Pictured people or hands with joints
Segment Open

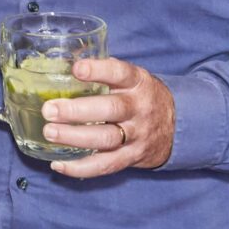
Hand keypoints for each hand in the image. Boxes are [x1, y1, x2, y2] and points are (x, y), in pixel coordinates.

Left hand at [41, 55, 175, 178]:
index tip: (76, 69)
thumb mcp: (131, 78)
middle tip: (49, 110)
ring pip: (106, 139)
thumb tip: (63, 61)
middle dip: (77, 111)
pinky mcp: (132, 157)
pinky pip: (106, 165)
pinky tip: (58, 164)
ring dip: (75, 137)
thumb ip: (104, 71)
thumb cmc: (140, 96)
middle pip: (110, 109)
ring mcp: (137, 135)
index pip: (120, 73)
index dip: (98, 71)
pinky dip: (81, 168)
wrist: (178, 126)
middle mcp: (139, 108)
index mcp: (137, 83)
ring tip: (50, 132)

Segment Closed
Segment Open

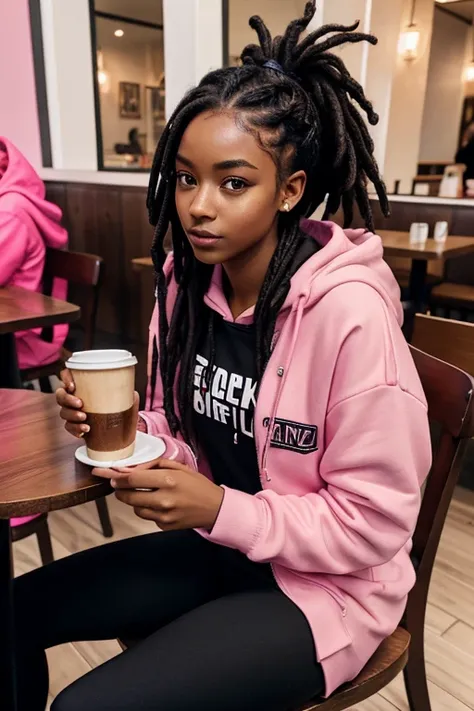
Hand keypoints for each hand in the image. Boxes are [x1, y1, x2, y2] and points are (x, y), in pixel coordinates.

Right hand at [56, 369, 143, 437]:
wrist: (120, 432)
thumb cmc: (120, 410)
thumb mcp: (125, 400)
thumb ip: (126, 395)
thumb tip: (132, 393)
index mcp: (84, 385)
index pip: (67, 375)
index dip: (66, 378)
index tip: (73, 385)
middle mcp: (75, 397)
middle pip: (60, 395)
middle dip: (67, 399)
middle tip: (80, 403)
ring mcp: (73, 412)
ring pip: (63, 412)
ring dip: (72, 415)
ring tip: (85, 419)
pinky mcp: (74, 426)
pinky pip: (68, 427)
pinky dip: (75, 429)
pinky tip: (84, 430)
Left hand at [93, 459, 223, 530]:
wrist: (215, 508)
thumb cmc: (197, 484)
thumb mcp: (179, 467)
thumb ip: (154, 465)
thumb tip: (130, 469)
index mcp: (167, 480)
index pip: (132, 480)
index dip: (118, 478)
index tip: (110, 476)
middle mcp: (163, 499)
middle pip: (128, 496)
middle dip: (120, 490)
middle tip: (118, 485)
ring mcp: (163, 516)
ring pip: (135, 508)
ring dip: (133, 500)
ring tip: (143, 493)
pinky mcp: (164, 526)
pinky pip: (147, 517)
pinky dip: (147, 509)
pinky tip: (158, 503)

Segment Closed

[Your objective] Every line above from the line with "wrist: (215, 508)" to the line with "pinky tip: (158, 503)", inclusive, must be returned exactly; no other line belongs in the reply.

[Exercise result]
wrist: (215, 508)
thumb cmc: (197, 484)
thumb mcp: (179, 467)
thumb ip: (154, 465)
thumb tip: (130, 469)
index mcp: (167, 480)
index pip: (132, 480)
index dip: (118, 478)
index tip: (110, 476)
middle mcp: (163, 499)
middle pip: (128, 496)
middle dip: (120, 490)
middle tip: (118, 485)
ring mcp: (163, 516)
ring pip: (135, 508)
ring dip: (133, 500)
ring tip: (143, 493)
pinky mcp: (164, 526)
pinky pip: (147, 517)
pinky dip: (147, 509)
pinky tip: (158, 503)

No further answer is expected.